Een van de partnerorganisaties van de stad is het CAW. Van de nieuwe Vlaamse regering moeten zij serieus inleveren.
“Als politicus begrijp ik dat een Vlaamse regering moet besparen. Maar durf dan toch het gesprek aangaan. Mensen hebben het recht te weten waarom een minister het niet meer nodig vindt om voor hun project belastinggeld uit te trekken. Ga dus rond de tafel zitten.”
‘De stad zal de gaten die Vlaanderen creëert niet toerijden.’

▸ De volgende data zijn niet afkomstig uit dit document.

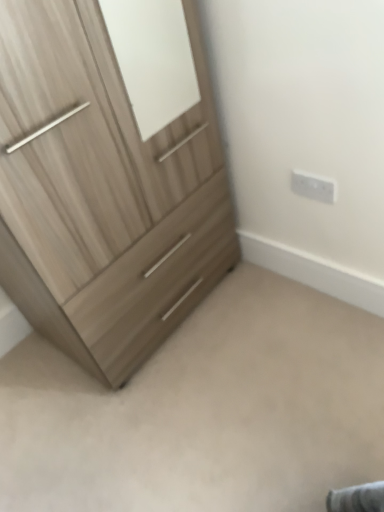
Question: Is light wood/texture chest of drawers at left not within white plastic electric outlet at upper right?

Choices:
 (A) yes
 (B) no

Answer: (A)

Question: Is light wood/texture chest of drawers at left further to camera compared to white plastic electric outlet at upper right?

Choices:
 (A) yes
 (B) no

Answer: (B)

Question: Is light wood/texture chest of drawers at left next to white plastic electric outlet at upper right?

Choices:
 (A) no
 (B) yes

Answer: (A)

Question: Considering the relative positions of light wood/texture chest of drawers at left and white plastic electric outlet at upper right in the image provided, is light wood/texture chest of drawers at left to the left of white plastic electric outlet at upper right from the viewer's perspective?

Choices:
 (A) no
 (B) yes

Answer: (B)

Question: Considering the relative sizes of light wood/texture chest of drawers at left and white plastic electric outlet at upper right in the image provided, is light wood/texture chest of drawers at left shorter than white plastic electric outlet at upper right?

Choices:
 (A) no
 (B) yes

Answer: (A)

Question: Is light wood/texture chest of drawers at left surrounding white plastic electric outlet at upper right?

Choices:
 (A) no
 (B) yes

Answer: (A)

Question: From a real-world perspective, is light wood dresser at lower left physically below white plastic electric outlet at upper right?

Choices:
 (A) yes
 (B) no

Answer: (A)

Question: Does light wood dresser at lower left have a smaller size compared to white plastic electric outlet at upper right?

Choices:
 (A) no
 (B) yes

Answer: (A)

Question: From a real-world perspective, is light wood dresser at lower left positioned over white plastic electric outlet at upper right based on gravity?

Choices:
 (A) no
 (B) yes

Answer: (A)

Question: Does light wood dresser at lower left have a greater width compared to white plastic electric outlet at upper right?

Choices:
 (A) yes
 (B) no

Answer: (A)

Question: Is the position of light wood dresser at lower left more distant than that of white plastic electric outlet at upper right?

Choices:
 (A) no
 (B) yes

Answer: (A)

Question: Is light wood dresser at lower left bigger than white plastic electric outlet at upper right?

Choices:
 (A) yes
 (B) no

Answer: (A)

Question: Is white plastic electric outlet at upper right wider than light wood/texture chest of drawers at left?

Choices:
 (A) yes
 (B) no

Answer: (B)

“Ik hoop wel dat de nieuwe minister van Welzijn een aantal van onze projecten niet onderuithaalt. Ik zal ook duidelijk zijn: de stad zal de gaten die Vlaanderen creëert niet dichtrijden. Maar ik heb er goede hoop op dat de minister sociaalwerkpraktijken uit Antwerpen, zoals ArmenTekort of het Zorghostel, zal honoreren. Ik beloof op mijn communieziel dat we het vrijgekomen geld opnieuw investeren in sociaal beleid.”
Er komt tout court meer geld naar de steden en gemeenten, ook een punt uit het Vlaams regeerakkoord.
“Waarvoor dank. Als het goed is, moeten we het ook zeggen. Het is fantastisch dat de pensioenfactuur van Antwerpen verzacht wordt. Want die hing als een molensteen rond haar nek.”
“Hierdoor kunnen we nu elk jaar 3,3 miljoen euro uittrekken voor extra aanvullende steun bij werkarme gezinnen. Dat betekent concreet dat sociaal zwakkere gezinnen tot 120 euro per maand extra kunnen bijkrijgen. We moeten alleen bekijken hoe we dit geld zo correct en effectief mogelijk besteden. Ook dit wil ik sociaal precies doen. Ik wil met dit geld een zo groot mogelijk effect hebben.”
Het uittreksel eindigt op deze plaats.